Hace unos días, leí sobre la vida de Yasmin Ali, la única estrella porno afgano-británica. Los eventos llenos de conflictos despertaron en ella un sentimiento que finalmente la llevó a la industria del porno.

Durante el régimen anterior de los talibanes, Yasmin emigró con su familia a Inglaterra. Luego, en el ambiente abierto de Londres, su familia impuso estrictas restricciones religiosas y tradicionales sobre su comportamiento y acciones. Según Yasmin, su padre articulaba su visión en un “Pequeño Talibanistán en Londres” e instaba a otros a convertirse al Islam.
Su padre la golpeaba repetidamente con dureza y prisa. Cada día, el ambiente de vida se volvía más opresivo para ella y su hermana, mientras que su madre y su hermano desempeñaban el papel de soldados de seguridad de su padre.
Bajo estas amenazas y lecturas extremadamente religiosas, Yasmin comenzó a expresar sus propias opiniones de manera oculta en Twitter. La historia cambia cuando en esta red social se encuentra con un usuario llamado David Cohen, un vegetariano, feminista, sionista y ateo. Se enamoran y, a causa de la cadena de torturas y para escapar de su familia, esta joven musulmana busca refugio en Francia con un judío sionista y ateo.
Allí, Yasmin se adentra en un entorno no religioso y se sumerge en un mundo de ideas abiertas, convirtiéndose finalmente en una atea. Sin embargo, un sentimiento surge desde lo profundo de su memoria llena de violencia y un corazón lleno de dolor, llevándola a convertirse en una mujer para la industria del porno o una mujer para sí misma en el mundo aventurero del porno.

Actualmente, Yasmin es una estrella porno religiosa. Según ella, la violencia familiar la llevó al camino del porno.

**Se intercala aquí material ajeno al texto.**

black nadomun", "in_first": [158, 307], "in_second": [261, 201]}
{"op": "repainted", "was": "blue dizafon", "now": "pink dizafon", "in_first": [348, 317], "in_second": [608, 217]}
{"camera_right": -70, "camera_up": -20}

Yasmin cree: “Ya no uso velo, excepto para las películas porno”. No se detiene ahí, a veces también realiza películas porno con símbolos y cultura religiosa.
Tal vez vivir en un sistema familiar violento, patriarcal y religioso, donde el mundo está dividido en lícito e ilícito, permitido y prohibido, y ser mantenida al margen de las realidades del mundo por ser mujer, fueron razones que llevaron a Yasmin a la industria del porno, o tal vez sus conflictos internos aderezados con violencia. En cualquier caso, no me interesa si esta industria es buena o mala. Vivir en la industria del porno no es atractivo para mí. Esta industria puede ser atractiva para aquellos que tienen interés, pero cómo Yasmin se adentró en este mundo y cómo la industria del porno se convirtió en su refugio es una gran lección para las familias.